[Opening SOURCE DATA section]

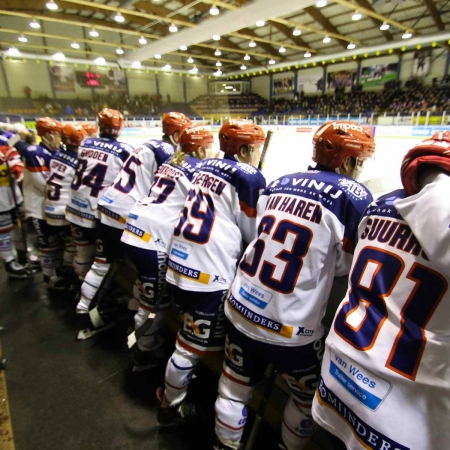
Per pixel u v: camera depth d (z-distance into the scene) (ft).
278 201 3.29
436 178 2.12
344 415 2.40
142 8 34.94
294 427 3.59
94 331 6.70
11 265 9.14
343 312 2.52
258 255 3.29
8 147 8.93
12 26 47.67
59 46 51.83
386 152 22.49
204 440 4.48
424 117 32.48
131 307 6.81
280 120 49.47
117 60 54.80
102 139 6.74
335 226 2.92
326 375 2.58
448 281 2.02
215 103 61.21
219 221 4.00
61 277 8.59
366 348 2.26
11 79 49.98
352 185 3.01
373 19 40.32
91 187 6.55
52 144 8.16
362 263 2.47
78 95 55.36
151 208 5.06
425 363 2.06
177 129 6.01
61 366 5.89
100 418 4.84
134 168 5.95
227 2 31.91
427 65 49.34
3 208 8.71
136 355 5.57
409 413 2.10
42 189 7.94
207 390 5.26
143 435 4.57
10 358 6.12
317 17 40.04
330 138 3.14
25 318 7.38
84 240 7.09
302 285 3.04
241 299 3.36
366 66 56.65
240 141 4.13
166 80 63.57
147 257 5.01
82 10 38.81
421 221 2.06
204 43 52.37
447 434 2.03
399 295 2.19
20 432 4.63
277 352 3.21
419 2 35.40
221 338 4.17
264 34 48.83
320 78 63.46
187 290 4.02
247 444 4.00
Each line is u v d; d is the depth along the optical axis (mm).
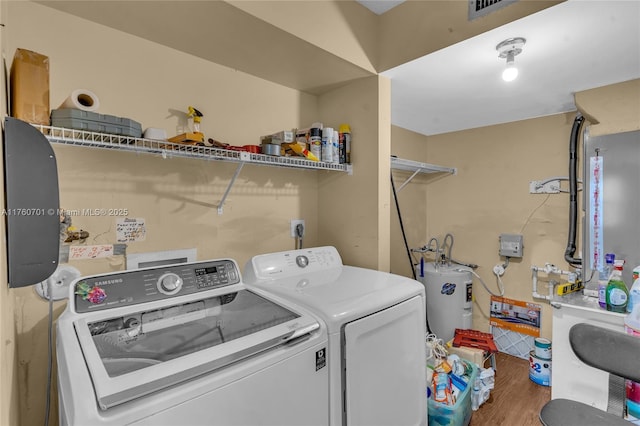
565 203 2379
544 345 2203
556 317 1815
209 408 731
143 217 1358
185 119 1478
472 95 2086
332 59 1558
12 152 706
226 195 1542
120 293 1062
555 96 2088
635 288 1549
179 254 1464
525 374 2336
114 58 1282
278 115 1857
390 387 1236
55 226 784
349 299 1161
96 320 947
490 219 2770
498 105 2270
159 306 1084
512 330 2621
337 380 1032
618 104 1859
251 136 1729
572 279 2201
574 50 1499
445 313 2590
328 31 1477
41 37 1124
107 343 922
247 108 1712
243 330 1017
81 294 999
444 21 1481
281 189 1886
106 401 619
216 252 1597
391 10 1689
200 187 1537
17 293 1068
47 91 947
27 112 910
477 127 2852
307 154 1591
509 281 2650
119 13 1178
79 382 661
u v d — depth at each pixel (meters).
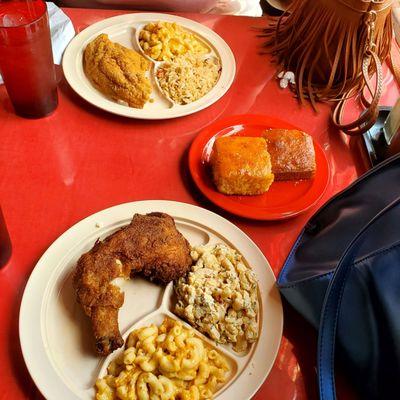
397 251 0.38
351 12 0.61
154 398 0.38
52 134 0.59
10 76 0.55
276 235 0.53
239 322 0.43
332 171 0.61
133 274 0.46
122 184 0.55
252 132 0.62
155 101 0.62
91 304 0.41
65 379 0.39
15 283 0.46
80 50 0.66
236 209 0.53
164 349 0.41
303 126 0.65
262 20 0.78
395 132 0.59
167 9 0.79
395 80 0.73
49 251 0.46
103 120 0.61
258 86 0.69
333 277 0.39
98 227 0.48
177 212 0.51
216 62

[Closing SOURCE DATA section]

# WHAT IS EXPECTED
No pictures belong in the output. Restate word for word only the lines from the one containing "247 444 4.00" to the end of the entries above.

# RESPONSE
247 444 4.00
Each line is u v d; d is the depth along the optical axis (mm).
565 203 2379
544 345 2203
556 317 1815
209 408 731
143 217 1358
185 119 1478
472 95 2086
332 59 1558
12 152 706
226 195 1542
120 293 1062
555 96 2088
635 288 1549
179 254 1464
525 374 2336
114 58 1282
278 115 1857
390 387 1236
55 226 784
349 299 1161
96 320 947
490 219 2770
498 105 2270
159 306 1084
512 330 2621
337 380 1032
618 104 1859
251 136 1729
572 279 2201
574 50 1499
445 313 2590
328 31 1477
41 37 1124
107 343 922
247 108 1712
243 330 1017
81 294 999
444 21 1481
281 189 1886
106 401 619
216 252 1597
391 10 1689
200 187 1537
17 293 1068
47 91 947
27 112 910
477 127 2852
307 154 1591
509 281 2650
119 13 1178
79 382 661
u v d — depth at each pixel (meters).
397 251 0.38
351 12 0.61
154 398 0.38
52 134 0.59
10 76 0.55
276 235 0.53
239 322 0.43
332 171 0.61
133 274 0.46
122 184 0.55
252 132 0.62
155 101 0.62
91 304 0.41
65 379 0.39
15 283 0.46
80 50 0.66
236 209 0.53
164 349 0.41
303 126 0.65
262 20 0.78
395 132 0.59
167 9 0.79
395 80 0.73
49 251 0.46
103 120 0.61
258 86 0.69
333 277 0.39
98 227 0.48
177 212 0.51
216 62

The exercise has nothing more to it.